What you are asked to do:
Could you output exactly the lines from the one containing "level-transition (edge sensitive)" through the end of the records below, and nothing more?

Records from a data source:
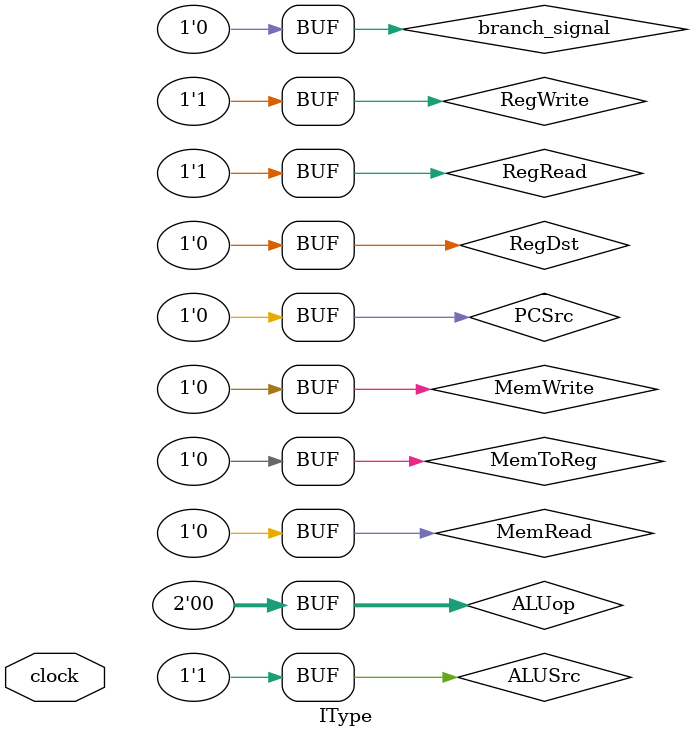
<source format=v>
/* MIPS Core Module is the centre of all operations that handles all the operations and instantiates
   all the necessary modules
*/
`include "Register_read_write.v"
`include "../Module 1 - ALU/ALU32bit.v"
`include "../Module 2 - ALU Control/ALUcontrol.v"
`include "Instruction_read.v"
`include "Memory_read_write.v"
`include "../Module 3 - Instruction Fetch/parse_instruction.v"


module IType(clock);

    input clock;   // Execution happens only at positive level-transition (edge sensitive)
	
    // Program counter
    reg[31:0] PC = 32'b0; 
	
    // Instruction
    wire [31:0] instruction;
	
    // Parse instruction
    wire [5:0] funct;
    wire [4:0] rs, rt, rd, shamt;
    wire [25:0] address;
    wire [31:0] immediate;
    wire [5:0] opcode;
	wire [3:0] ALUInput;
	
    // Signals
    reg RegRead, RegWrite, RegDst;  
    reg MemRead, MemWrite, MemToReg;
    reg branch_signal;
	wire flag;
    reg PCSrc, ALUSrc;
	reg [1:0] ALUop;
	
    // Registers contents
    wire [31:0] write_data, rs_content, rt_content, memory_read_data;
	
	// Control signals for I Type Instruction
	initial begin
	MemRead  		= 1'b0;
    MemWrite 		= 1'b0;
    RegWrite 		= 1'b1;
    RegRead  		= 1'b1;
    RegDst   		= 1'b0;
    branch_signal   = 1'b0;
    ALUSrc   		= 1'b1;
    PCSrc    		= 1'b0;
    MemToReg 		= 1'b0;
	ALUop	 		= 2'b00;
	end
	
    // Instantiating all necessary modules
    read_instructions p1 (instruction, PC);
    parse_instruction p2 (opcode, rs, rt, rd, shamt, funct, immediate, address, instruction, PC);
	alu_control_unit p3 (ALUInput, funct, ALUop);
    ALU32bit p4 (write_data, flag, rs, rt, rs_content, rt_content, immediate, ALUSrc, ALUInput);
    read_write_memory p5 (memory_read_data, write_data, rt_content, opcode, MemRead, MemWrite);
    read_write_registers p6 (rs_content, rt_content, memory_read_data, write_data, rs, rt, rd, opcode, RegRead, RegWrite, RegDst, MemToReg, clock);
	
    // PC operations - The next instruction is read only when the clock is at positive edge
    always @(posedge clock) begin 
        if(branch_signal == 1 & flag == 1) begin
            PC = PC + 1 + $signed(immediate); 
        end
		else
            PC = PC + 1;
    end 
endmodule
</source>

Written answer:
    input clock;   // Execution happens only at positive level-transition (edge sensitive)
	
    // Program counter
    reg[31:0] PC = 32'b0; 
	
    // Instruction
    wire [31:0] instruction;
	
    // Parse instruction
    wire [5:0] funct;
    wire [4:0] rs, rt, rd, shamt;
    wire [25:0] address;
    wire [31:0] immediate;
    wire [5:0] opcode;
	wire [3:0] ALUInput;
	
    // Signals
    reg RegRead, RegWrite, RegDst;  
    reg MemRead, MemWrite, MemToReg;
    reg branch_signal;
	wire flag;
    reg PCSrc, ALUSrc;
	reg [1:0] ALUop;
	
    // Registers contents
    wire [31:0] write_data, rs_content, rt_content, memory_read_data;
	
	// Control signals for I Type Instruction
	initial begin
	MemRead  		= 1'b0;
    MemWrite 		= 1'b0;
    RegWrite 		= 1'b1;
    RegRead  		= 1'b1;
    RegDst   		= 1'b0;
    branch_signal   = 1'b0;
    ALUSrc   		= 1'b1;
    PCSrc    		= 1'b0;
    MemToReg 		= 1'b0;
	ALUop	 		= 2'b00;
	end
	
    // Instantiating all necessary modules
    read_instructions p1 (instruction, PC);
    parse_instruction p2 (opcode, rs, rt, rd, shamt, funct, immediate, address, instruction, PC);
	alu_control_unit p3 (ALUInput, funct, ALUop);
    ALU32bit p4 (write_data, flag, rs, rt, rs_content, rt_content, immediate, ALUSrc, ALUInput);
    read_write_memory p5 (memory_read_data, write_data, rt_content, opcode, MemRead, MemWrite);
    read_write_registers p6 (rs_content, rt_content, memory_read_data, write_data, rs, rt, rd, opcode, RegRead, RegWrite, RegDst, MemToReg, clock);
	
    // PC operations - The next instruction is read only when the clock is at positive edge
    always @(posedge clock) begin 
        if(branch_signal == 1 & flag == 1) begin
            PC = PC + 1 + $signed(immediate); 
        end
		else
            PC = PC + 1;
    end 
endmodule
</source>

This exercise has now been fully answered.